Call for Collaboration [CFC]

Toronto School of Creativity & Inquiry is in the midst of mobilizing a counter-cartography initiative and we need you! A Potential Toronto is a first-step towards mapping alternative economies and minor spaces within Toronto. It begins this fall with a 6-week event series and we invite you to join us in conceiving, organizing and animating the event series.

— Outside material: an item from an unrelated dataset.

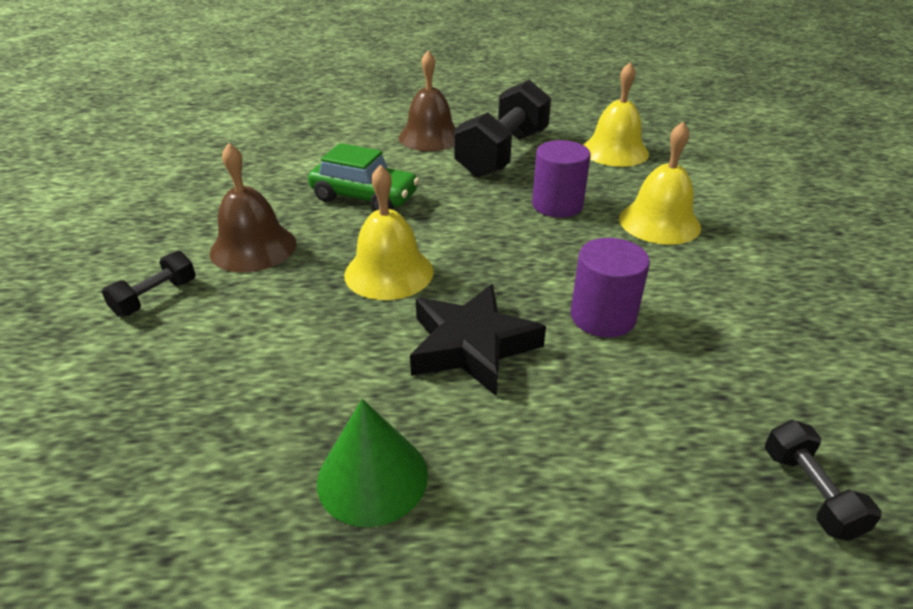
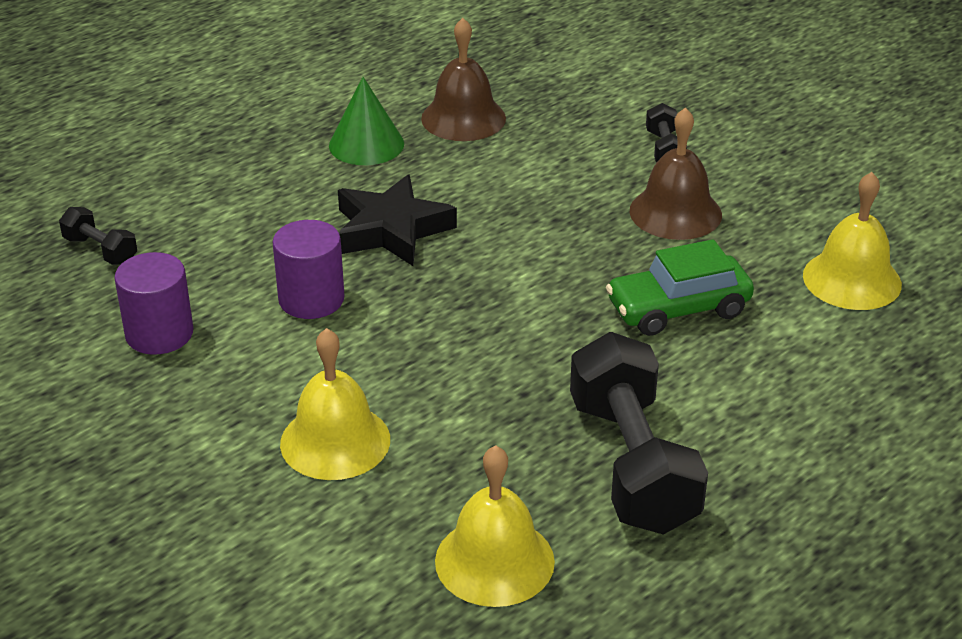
camera: 140 degrees right, 0 degrees up
(389, 272) = (530, 249): yellow bell -> yellow bell (852, 279)
(430, 137) = (766, 445): brown bell -> brown bell (463, 118)
(557, 205) = (470, 407): purple cylinder -> purple cylinder (159, 334)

Join us at an Open Assembly to learn more and become involved:

Open Assembly #5:
Monday 17 September
8:00 – 10:00
Tequila Bookworm
512 Queen West

Open Assembly #4:
Park, Potluck, Plan
Wednesday 15 August
7:00 – 9:00
Scadding Court / Alexander Park (Bathurst & Dundas)

Open Assembly #3:
Tuesday 31 July
6:30 – 8:30
Alterna Room (large boardroom on 4th floor)
Centre for Social Innovation
215 Spadina Ave, Suite 120

We will be looking at examples of counter-cartography that have been points of inspiration. Bring yours to share over a potluck dinner.

Open Assembly #2:
Tuesday 17 July
6:00 (potluck dinner)
Toronto Free Gallery
660 Queen Street East

Open Assembly #1:
Moderated by Darren O’Donnell
Sunday 8 July
2:00-5:00
Toronto Free Gallery
660 Queen Street East

Come out and share what you are doing with your hearts and minds, your bodies and organs, your spaces and flows and how you are living in your neighbourhoods, in your city, in your corporeal and technical networks.